▶ **Brano estratto**:
• • • • • • •
L’etica di papa Francesco

Giannino Piana
Rocca, 15 marzo 2014

Sono molti gli interventi di papa Francesco che riguardano l’etica; e questo non solo nei documenti
ufficiali – si pensi in particolare alla Evangelii gaudium – ma anche (e soprattutto) nelle udienze
pubbliche del mercoledì e nelle omelie quotidiane di Santa Marta. Un cumulo di riflessioni che, a
distanza di non ancora un anno dall’inizio del suo pontificato, delineano un quadro piuttosto preciso
del pensiero del papa attorno ad alcune tematiche morali e, più in generale, circa gli indirizzi di fondo
dell’etica cristiana.

Non è certo possibile condensare, nel breve spazio di un articolo, l’insieme variegato di proposte che papa
Francesco ha offerto (e continua ad offrire), ma non è difficile intravedere dietro all’insieme dei suoi
interventi un disegno innovativo dai contorni ben definiti, che manifesta la volontà di far uscire l’etica
cristiana dalla visione angusta che l’ha per troppo tempo contrassegnata e di restituirle un autentico
respiro evangelico.
• • • • • • •
Voci salvate:

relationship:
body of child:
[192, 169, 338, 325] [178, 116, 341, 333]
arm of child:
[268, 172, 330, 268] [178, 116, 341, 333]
• • • • • • •
▶ **Compiti richiesti**:
[1] Restituisci parola per parola il tratto dell'articolo sull'etica di papa Francesco che va da "Giannino Piana" fino a "dell’etica cristiana.".
[2] Riprendi l'articolo sull'etica di papa Francesco e proseguilo dopo la sua ultima frase.
Le righe riportate non sono necessarie.

▶ **Risultati dei compiti**:
[1]
Giannino Piana
Rocca, 15 marzo 2014

Sono molti gli interventi di papa Francesco che riguardano l’etica; e questo non solo nei documenti
ufficiali – si pensi in particolare alla Evangelii gaudium – ma anche (e soprattutto) nelle udienze
pubbliche del mercoledì e nelle omelie quotidiane di Santa Marta. Un cumulo di riflessioni che, a
distanza di non ancora un anno dall’inizio del suo pontificato, delineano un quadro piuttosto preciso
del pensiero del papa attorno ad alcune tematiche morali e, più in generale, circa gli indirizzi di fondo
dell’etica cristiana.

[2]
il rifiuto di un’etica ossessiva e ideologica

A sorprendere, accostando i testi papali, è anzitutto l’insistenza con cui viene ribadita la necessità di
andare oltre una precettistica dilatata ed ossessiva, relativa soprattutto ad alcuni ambiti della vita morale –
quello della sessualità in primis – per fare spazio alla radicalità e alla bellezza del messaggio morale
cristiano. Si tratta, in altri termini, di abbandonare una prospettiva negativa e legalistica, che riduce l’etica a
una serie infinita di divieti o a una lunga lista di peccati, per dare corso a una prospettiva positiva, che
coincide con l’annuncio di ciò che concorre alla vera realizzazione umana e mette l’uomo nella condizione
di attingere la felicità. O, ancor più, si tratta di concepire l’etica cristiana come risposta alla chiamata
dell’amore infinito di Dio, che chiede di essere ricambiato mediante il dono di se stessi nel servizio ai
fratelli.

«Quando la predicazione è fedele al Vangelo – scrive al riguardo papa Francesco – si manifesta con
chiarezza la centralità di alcune verità e risulta chiaro che la predicazione morale cristiana non è un’etica
stoica, è più che un’ascesi, non è una mera filosofia pratica né un catalogo di precetti e di errori. Il Vangelo
invita prima di tutto a rispondere al Dio che ci ama e ci salva, riconoscendolo negli altri e uscendo da se
stessi per cercare il bene di tutti… Se tale invito non risplende con forza e attrattiva, l’edificio morale della
Chiesa corre il rischio di diventare un castello di carte, e questo è il nostro peggior pericolo. Poiché allora
non sarà propriamente il Vangelo ciò che si annuncia, ma alcuni accenti dottrinali e morali che procedono da
determinate opzioni ideologiche. Il messaggio correrà il rischio di perdere la sua freschezza e di non
avere più ‘il profumo del Vangelo’» (Evangelii gaudium, n. 39). Ma c’è di più: papa Francesco non si
accontenta di segnalare un orientamento fondamentale; si spinge anche ad indicare la via da percorrere
per dare ad esso attuazione.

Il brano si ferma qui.